Stored data entries
+ + + +
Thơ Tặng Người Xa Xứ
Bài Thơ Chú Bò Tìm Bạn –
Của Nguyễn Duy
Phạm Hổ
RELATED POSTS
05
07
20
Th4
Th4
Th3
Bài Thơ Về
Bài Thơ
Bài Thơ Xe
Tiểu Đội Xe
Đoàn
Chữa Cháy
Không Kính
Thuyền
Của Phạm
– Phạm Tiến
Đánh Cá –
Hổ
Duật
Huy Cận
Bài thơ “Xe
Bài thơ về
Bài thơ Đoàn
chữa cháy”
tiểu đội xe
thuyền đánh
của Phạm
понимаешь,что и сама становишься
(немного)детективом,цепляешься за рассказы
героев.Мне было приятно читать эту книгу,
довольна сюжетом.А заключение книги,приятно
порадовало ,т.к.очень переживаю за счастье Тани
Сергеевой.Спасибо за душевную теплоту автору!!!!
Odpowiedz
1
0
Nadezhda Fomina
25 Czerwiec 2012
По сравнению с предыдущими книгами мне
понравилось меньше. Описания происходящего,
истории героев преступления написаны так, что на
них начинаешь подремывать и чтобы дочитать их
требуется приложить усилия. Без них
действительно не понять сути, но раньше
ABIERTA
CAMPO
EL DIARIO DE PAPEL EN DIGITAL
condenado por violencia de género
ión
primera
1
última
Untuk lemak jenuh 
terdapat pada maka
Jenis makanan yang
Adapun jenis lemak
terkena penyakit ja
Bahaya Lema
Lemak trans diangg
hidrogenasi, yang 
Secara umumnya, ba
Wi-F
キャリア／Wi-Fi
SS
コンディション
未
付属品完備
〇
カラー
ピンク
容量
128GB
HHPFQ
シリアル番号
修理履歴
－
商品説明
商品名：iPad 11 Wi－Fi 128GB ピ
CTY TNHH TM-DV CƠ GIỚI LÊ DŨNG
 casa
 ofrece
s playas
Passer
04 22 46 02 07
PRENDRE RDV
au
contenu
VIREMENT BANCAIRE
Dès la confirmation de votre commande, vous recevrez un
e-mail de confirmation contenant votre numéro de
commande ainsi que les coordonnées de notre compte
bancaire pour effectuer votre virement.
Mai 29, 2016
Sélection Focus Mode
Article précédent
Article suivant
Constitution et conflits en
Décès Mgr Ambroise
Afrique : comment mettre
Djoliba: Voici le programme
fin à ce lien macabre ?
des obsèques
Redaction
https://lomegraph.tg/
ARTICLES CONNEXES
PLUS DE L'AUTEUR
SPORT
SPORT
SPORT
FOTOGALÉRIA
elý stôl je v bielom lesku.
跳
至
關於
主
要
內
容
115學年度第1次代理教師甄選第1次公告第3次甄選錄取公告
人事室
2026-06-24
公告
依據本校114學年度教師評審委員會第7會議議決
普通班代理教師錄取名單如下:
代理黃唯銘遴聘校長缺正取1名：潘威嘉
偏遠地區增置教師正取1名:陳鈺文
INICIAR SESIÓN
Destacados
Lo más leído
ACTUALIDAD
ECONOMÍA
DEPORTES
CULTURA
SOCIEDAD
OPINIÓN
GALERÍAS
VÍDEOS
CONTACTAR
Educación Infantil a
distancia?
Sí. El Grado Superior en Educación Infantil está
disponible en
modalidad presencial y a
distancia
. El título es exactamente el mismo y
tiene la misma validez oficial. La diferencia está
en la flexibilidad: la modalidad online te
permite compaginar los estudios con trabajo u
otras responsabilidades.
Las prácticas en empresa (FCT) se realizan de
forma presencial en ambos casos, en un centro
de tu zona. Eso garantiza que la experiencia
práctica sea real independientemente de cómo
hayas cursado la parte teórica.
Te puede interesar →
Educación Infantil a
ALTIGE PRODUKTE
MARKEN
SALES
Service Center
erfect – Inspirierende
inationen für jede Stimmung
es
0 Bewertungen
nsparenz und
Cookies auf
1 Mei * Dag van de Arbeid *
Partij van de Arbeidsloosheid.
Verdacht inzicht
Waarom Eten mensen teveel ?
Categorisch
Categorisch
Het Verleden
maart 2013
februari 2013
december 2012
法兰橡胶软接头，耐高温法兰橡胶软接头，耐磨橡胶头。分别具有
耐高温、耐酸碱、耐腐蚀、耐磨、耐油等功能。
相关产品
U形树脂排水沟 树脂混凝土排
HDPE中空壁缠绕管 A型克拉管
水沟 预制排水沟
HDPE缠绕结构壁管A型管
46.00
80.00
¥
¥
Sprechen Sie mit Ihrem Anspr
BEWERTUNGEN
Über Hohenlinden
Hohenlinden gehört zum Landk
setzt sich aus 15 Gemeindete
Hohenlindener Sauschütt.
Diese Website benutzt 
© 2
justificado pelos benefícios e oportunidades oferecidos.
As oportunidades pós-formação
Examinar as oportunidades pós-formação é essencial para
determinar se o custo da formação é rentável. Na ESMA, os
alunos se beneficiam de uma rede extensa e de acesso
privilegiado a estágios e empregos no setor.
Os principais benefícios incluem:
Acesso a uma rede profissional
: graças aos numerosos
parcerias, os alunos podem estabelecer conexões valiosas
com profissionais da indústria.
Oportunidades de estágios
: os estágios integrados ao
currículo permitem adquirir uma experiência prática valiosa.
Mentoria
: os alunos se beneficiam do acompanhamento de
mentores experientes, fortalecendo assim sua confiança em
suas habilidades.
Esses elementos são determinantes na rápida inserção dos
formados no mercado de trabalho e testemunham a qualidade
+ + + +
Your instructions
Lines above with "alunos" in them are the ones to copy.

Result below
alunos se beneficiam de uma rede extensa e de acesso
parcerias, os alunos podem estabelecer conexões valiosas
: os alunos se beneficiam do acompanhamento de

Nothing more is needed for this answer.